Andre concludes that even with the redomiciles out of Bermuda, “there is still a lot of talent on the island. Ace, XL and Flagstone redomiciled,” but they still have “a huge presence on the island. They may have redomesticated for capital-efficiency reasons, but Bermuda is still a principal place of business for them.”


Mather observes that there will be a number of programs affected by the catastrophes, “and it’s not just the property side. It will be in areas like trade disruption.

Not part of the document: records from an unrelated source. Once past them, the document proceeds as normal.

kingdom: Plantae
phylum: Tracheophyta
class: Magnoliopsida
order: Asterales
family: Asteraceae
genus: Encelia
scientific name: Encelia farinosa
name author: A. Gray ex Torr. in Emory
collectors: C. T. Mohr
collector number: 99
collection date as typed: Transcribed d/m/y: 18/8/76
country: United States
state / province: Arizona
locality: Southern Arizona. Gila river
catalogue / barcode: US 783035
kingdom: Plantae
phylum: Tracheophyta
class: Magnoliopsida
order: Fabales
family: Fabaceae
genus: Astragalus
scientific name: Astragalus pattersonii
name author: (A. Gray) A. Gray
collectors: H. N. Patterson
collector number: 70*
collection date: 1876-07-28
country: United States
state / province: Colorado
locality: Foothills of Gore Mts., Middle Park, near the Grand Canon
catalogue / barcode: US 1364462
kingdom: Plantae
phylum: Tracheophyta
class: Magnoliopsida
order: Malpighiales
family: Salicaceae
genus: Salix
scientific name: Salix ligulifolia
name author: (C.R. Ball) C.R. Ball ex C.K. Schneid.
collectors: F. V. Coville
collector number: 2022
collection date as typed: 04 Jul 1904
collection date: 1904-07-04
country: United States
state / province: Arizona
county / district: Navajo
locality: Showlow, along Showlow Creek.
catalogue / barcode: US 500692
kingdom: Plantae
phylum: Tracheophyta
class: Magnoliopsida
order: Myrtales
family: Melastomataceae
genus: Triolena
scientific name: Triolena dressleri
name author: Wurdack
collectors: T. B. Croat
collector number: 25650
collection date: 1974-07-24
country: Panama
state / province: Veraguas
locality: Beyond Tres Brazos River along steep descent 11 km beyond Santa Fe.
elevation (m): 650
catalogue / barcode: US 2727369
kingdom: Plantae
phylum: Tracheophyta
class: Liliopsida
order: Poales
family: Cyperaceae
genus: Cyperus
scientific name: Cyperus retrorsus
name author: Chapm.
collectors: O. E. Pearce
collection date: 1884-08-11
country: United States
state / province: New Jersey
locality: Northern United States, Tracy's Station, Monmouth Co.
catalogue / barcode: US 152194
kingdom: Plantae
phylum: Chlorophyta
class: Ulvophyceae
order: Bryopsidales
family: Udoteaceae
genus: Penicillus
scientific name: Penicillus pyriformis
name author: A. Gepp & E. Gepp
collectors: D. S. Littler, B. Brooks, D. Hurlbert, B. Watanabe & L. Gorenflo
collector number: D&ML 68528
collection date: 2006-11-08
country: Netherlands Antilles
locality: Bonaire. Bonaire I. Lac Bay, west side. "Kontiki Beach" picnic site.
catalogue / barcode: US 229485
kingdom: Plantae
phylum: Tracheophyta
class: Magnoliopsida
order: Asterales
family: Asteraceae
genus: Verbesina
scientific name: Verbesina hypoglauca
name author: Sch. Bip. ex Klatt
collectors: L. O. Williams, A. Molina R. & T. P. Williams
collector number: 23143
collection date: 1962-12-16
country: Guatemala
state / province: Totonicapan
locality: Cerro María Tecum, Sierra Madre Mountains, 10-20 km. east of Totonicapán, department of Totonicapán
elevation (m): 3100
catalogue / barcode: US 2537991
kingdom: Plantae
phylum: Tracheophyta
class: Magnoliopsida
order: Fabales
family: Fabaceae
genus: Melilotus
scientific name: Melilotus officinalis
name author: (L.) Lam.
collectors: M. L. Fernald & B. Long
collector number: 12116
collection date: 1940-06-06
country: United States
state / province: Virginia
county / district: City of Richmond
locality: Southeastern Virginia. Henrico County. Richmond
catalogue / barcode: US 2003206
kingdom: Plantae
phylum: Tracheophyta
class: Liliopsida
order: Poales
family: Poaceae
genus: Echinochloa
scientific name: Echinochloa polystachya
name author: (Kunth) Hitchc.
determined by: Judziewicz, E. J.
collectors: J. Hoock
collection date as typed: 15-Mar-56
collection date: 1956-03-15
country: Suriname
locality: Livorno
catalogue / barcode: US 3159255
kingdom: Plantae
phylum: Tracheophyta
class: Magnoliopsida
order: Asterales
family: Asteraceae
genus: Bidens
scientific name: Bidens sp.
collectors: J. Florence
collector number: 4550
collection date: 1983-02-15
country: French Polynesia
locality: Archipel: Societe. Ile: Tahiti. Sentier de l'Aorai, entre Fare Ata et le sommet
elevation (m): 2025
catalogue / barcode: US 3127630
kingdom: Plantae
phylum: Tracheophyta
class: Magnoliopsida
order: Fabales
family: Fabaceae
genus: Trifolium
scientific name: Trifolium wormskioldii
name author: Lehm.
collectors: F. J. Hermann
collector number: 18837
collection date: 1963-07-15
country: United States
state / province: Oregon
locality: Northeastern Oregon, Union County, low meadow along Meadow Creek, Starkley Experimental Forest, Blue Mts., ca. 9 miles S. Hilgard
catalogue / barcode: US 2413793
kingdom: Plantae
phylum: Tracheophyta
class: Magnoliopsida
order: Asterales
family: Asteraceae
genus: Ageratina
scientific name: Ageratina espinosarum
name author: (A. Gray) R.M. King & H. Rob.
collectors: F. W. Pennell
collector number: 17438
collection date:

So it’s more far-reaching here than in other years.”

The impact this is having on the current renewal season is that “everything is changing,” Mather says. “You’ve got companies coming out of areas altogether—and so that creates gaps.”

In fact, some reinsurers are looking at “completely redoing all of their programs,” Mather notes. “So business seems to be a lot more up-for-grabs in those areas.”

All this instability in the market has led to a concern among underwriters: “I was talking to an underwriter last night who was saying the biggest issue is the quality of submissions,” says Mather. “They are just not getting all the information they need—because there are so many submissions coming in now because so much is being remarketed.”

The underwriter Mather spoke with, for example, saw one submission “that had been changed eight times, and he’s fed up with it.”

All this back-and-forth can often mean “not-clean submissions,” she says. “I would think this would make underwriters wonder about the accuracy of what they will actually base the underwriting on.”

But overall, Mather adds, “the Bermuda market is strong and the market is huge. I started here nine years ago and we had about 20 companies. We now have 40 companies.”